Entretanto, os alunos interessados em participar do projeto podem manifestar interesse através de uma lista de espera, que atualmente conta com 18 pessoas. Para isso, basta entrar em contato através do telefone (51) 99212.5777. “Damos prioridade para os alunos que vêm de escola pública. Porém, se sobrarem vagas, também aceitamos estudantes oriundos do ensino privado”, disse Renato. De acordo com ele, o ano letivo ocorrerá até os últimos meses de 2019 – quando iniciam os vestibulares.

Neste ano, o Exame Nacional do Ensino Médio (Enem) será realizado nos dias 3 e 10 de novembro. Já o vestibular da Universidade Federal do Rio Grande do Sul (UFRGS) está marcado para dois finais de semana: nos dias 23 e 24 de novembro e nos dias 30 de novembro e 1º de dezembro. A antecipação da data de aplicação das provas, segundo a UFRGS, “faz parte de um conjunto de medidas implementadas pela Universidade para otimizar os processos de matrículas e a ocupação das vagas”.

Desenvolvido de forma voluntária, o Emancipa está presente em diversos estados do país. Em Gravataí, a iniciativa começou através do Emancipa Esporte, realizado no loteamento Xará.

Dificuldades

Por ser um projeto voluntário, o Emancipa se mantém, em Gravataí, através de patrocínios de lojas ou de auxílio financeiro de pessoas físicas. “Em 2018, os alunos estudavam em cadeiras de plástico, em uma sala menor do que a que temos hoje. A mudança para a atual sede só foi possível devido a um apoiador, que nos disponibilizou uma casa, cobrando apenas uma espécie de aluguel social”, disse o coordenador. A Casa Emancipa, como é conhecida a sede do grupo, fica no bairro Castelo Branco, nas proximidades da Parada 76.

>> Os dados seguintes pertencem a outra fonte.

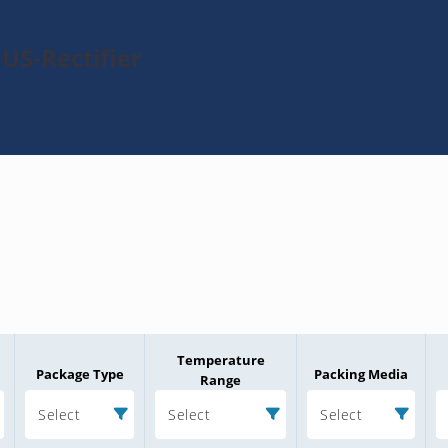
US-Rectifier
Temperature
Package Type
Packing Media
Range
Select
Select
Select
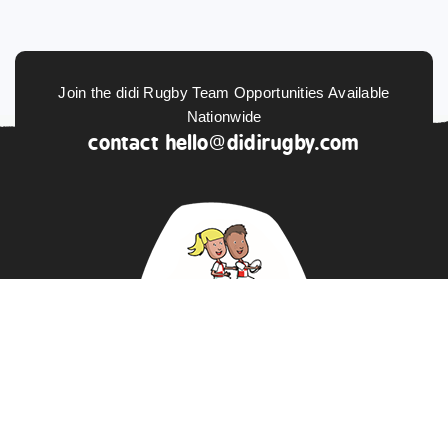
Join the didi Rugby Team Opportunities Available
Nationwide
contact
hello@didirugby.com
ABOUT US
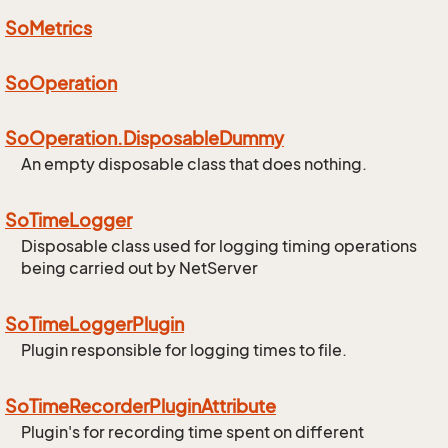
So
Metrics
So
Operation
So
Operation.
Disposable
Dummy
An empty disposable class that does nothing.
So
Time
Logger
Disposable class used for logging timing operations
being carried out by NetServer
So
Time
Logger
Plugin
Plugin responsible for logging times to file.
So
Time
Recorder
Plugin
Attribute
Plugin's for recording time spent on different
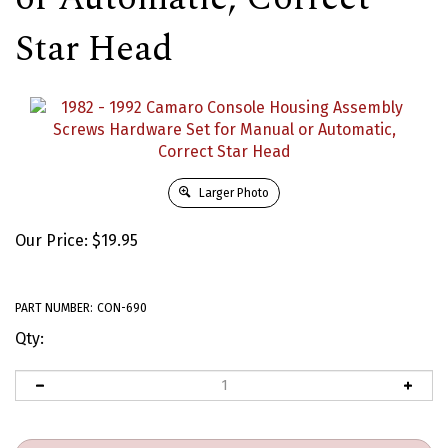
Star Head
Larger Photo
Our Price:
$
19.95
PART NUMBER:
CON-690
Qty:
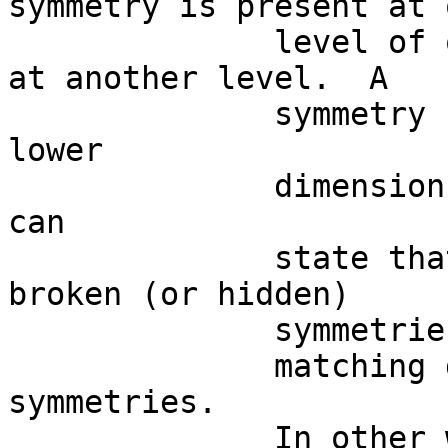
symmetry is present at o
              level of observation, but “hidden” 
at another level.  A

              symmetry break is detectable at a 
lower

              dimension of observation.  Thus, we 
can

              state that single descriptions are 
broken (or hidden)

              symmetries, while

              matching descriptions are restored 
symmetries.  

              In other words, a symmetry can be 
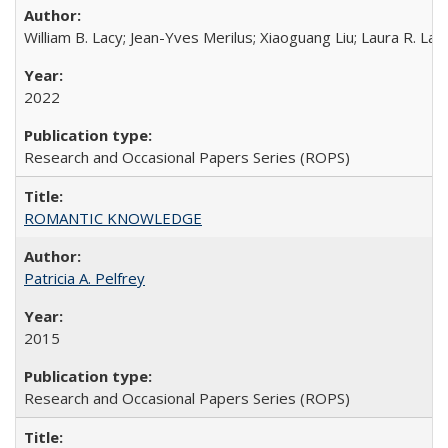
William B. Lacy; Jean-Yves Merilus; Xiaoguang Liu; Laura R. Lac
2022
Research and Occasional Papers Series (ROPS)
ROMANTIC KNOWLEDGE
Patricia A. Pelfrey
2015
Research and Occasional Papers Series (ROPS)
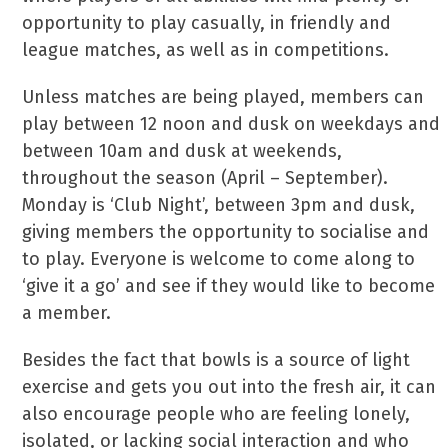
opportunity to play casually, in friendly and
league matches, as well as in competitions.
Unless matches are being played, members can
play between 12 noon and dusk on weekdays and
between 10am and dusk at weekends,
throughout the season (April – September).
Monday is ‘Club Night’, between 3pm and dusk,
giving members the opportunity to socialise and
to play. Everyone is welcome to come along to
‘give it a go’ and see if they would like to become
a member.
Besides the fact that bowls is a source of light
exercise and gets you out into the fresh air, it can
also encourage people who are feeling lonely,
isolated, or lacking social interaction and who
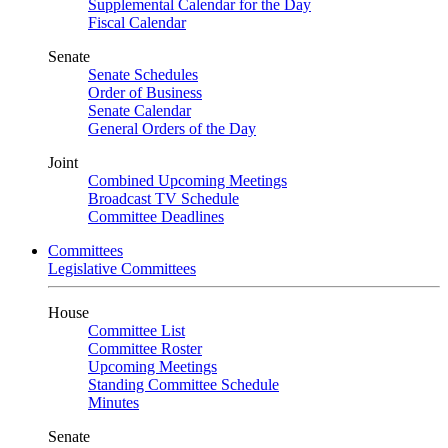
Supplemental Calendar for the Day
Fiscal Calendar
Senate
Senate Schedules
Order of Business
Senate Calendar
General Orders of the Day
Joint
Combined Upcoming Meetings
Broadcast TV Schedule
Committee Deadlines
Committees
Legislative Committees
House
Committee List
Committee Roster
Upcoming Meetings
Standing Committee Schedule
Minutes
Senate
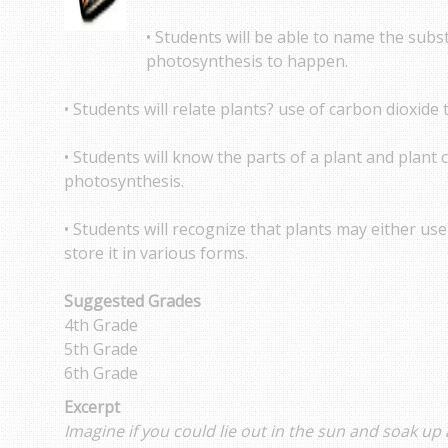
• Students will be able to name the subs
photosynthesis to happen.
• Students will relate plants? use of carbon dioxid
• Students will know the parts of a plant and plant c
photosynthesis.
• Students will recognize that plants may either us
store it in various forms.
Suggested Grades
4th Grade
5th Grade
6th Grade
Excerpt
Imagine if you could lie out in the sun and soak up 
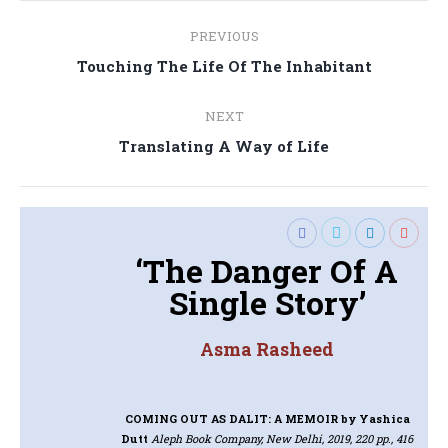
Post
PREVIOUS
navigation
Previous
Touching The Life Of The Inhabitant
post:
NEXT
Next
Translating A Way of Life
post:
‘The Danger Of A
Single Story’
Asma Rasheed
COMING OUT AS DALIT: A MEMOIR
by Yashica
Dutt
Aleph Book Company, New Delhi, 2019, 220 pp., 416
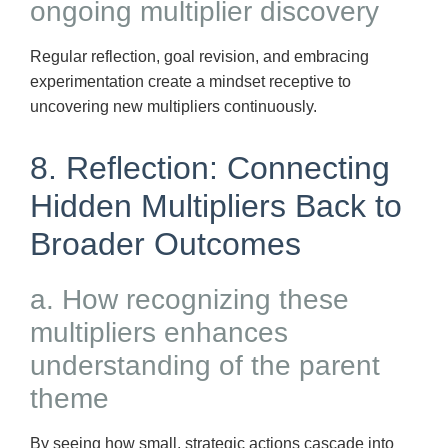
ongoing multiplier discovery
Regular reflection, goal revision, and embracing
experimentation create a mindset receptive to
uncovering new multipliers continuously.
8. Reflection: Connecting
Hidden Multipliers Back to
Broader Outcomes
a. How recognizing these
multipliers enhances
understanding of the parent
theme
By seeing how small, strategic actions cascade into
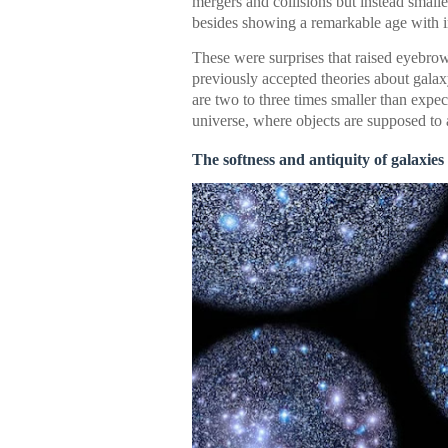
mergers and collisions but instead smal
besides showing a remarkable age with in
These were surprises that raised eyebro
previously accepted theories about galax
are two to three times smaller than expe
universe, where objects are supposed to a
The softness and antiquity of galaxies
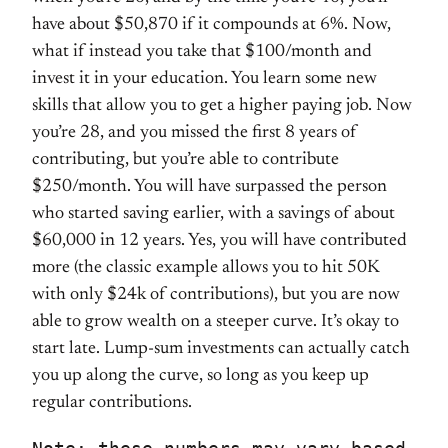
have about $50,870 if it compounds at 6%. Now,
what if instead you take that $100/month and
invest it in your education. You learn some new
skills that allow you to get a higher paying job. Now
you’re 28, and you missed the first 8 years of
contributing, but you’re able to contribute
$250/month. You will have surpassed the person
who started saving earlier, with a savings of about
$60,000 in 12 years. Yes, you will have contributed
more (the classic example allows you to hit 50K
with only $24k of contributions), but you are now
able to grow wealth on a steeper curve. It’s okay to
start late. Lump-sum investments can actually catch
you up along the curve, so long as you keep up
regular contributions.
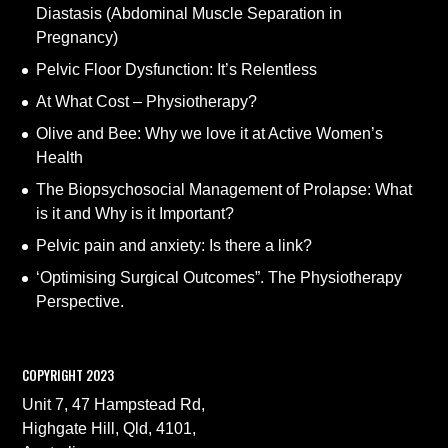
Diastasis (Abdominal Muscle Separation in
Pregnancy)
Pelvic Floor Dysfunction: It’s Relentless
At What Cost – Physiotherapy?
Olive and Bee: Why we love it at Active Women’s
Health
The Biopsychosocial Management of Prolapse: What
is it and Why is it Important?
Pelvic pain and anxiety: Is there a link?
‘Optimising Surgical Outcomes”. The Physiotherapy
Perspective.
COPYRIGHT 2023
Unit 7, 47 Hampstead Rd,
Highgate Hill, Qld, 4101,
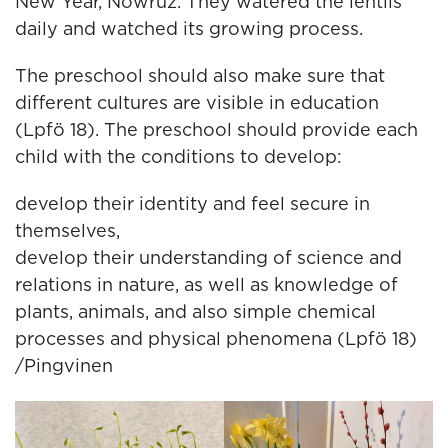
New Year, Nowruz. They watered the lentils
daily and watched its growing process.
The preschool should also make sure that
different cultures are visible in education
(Lpfö 18). The preschool should provide each
child with the conditions to develop:
develop their identity and feel secure in
themselves,
develop their understanding of science and
relations in nature, as well as knowledge of
plants, animals, and also simple chemical
processes and physical phenomena (Lpfö 18)
/Pingvinen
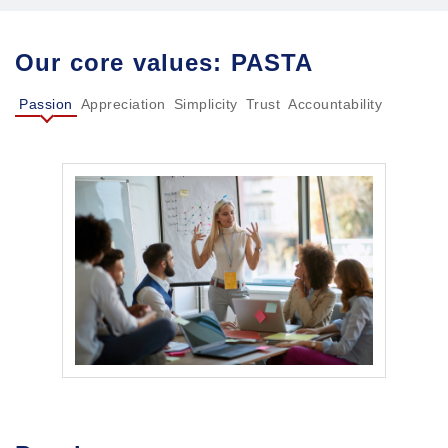
Our core values: PASTA
Passion
Appreciation
Simplicity
Trust
Accountability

Julia está cursando Direito na PUC

A estudante Julia D’Avila, de 18 anos, participou do projeto Emancipa em 2018 e foi aprovada em Direito na PUC – onde estuda atualmente. De acordo com ela, o período de estudos era conciliado com a atenção dada a filha Aurora, então recém nascida. “Como ela era muito nova, eu tinha de levá-la junto. Eu sempre a deixava dormindo em um sofá enquanto eu assistia às aulas”, lembrou a estudante, que ficou sabendo do curso pré-vestibular através do Facebook.

“O curso foi bem produtivo, porque eu sempre aprendia algo nas aulas. Os professores são muito bons, pois compreendem que não se trata apenas de sala de aula, mas também de vidas e de problemas. O período no Emancipa me ajudou bastante a conseguir o ingresso no ensino superior”, contou a jovem.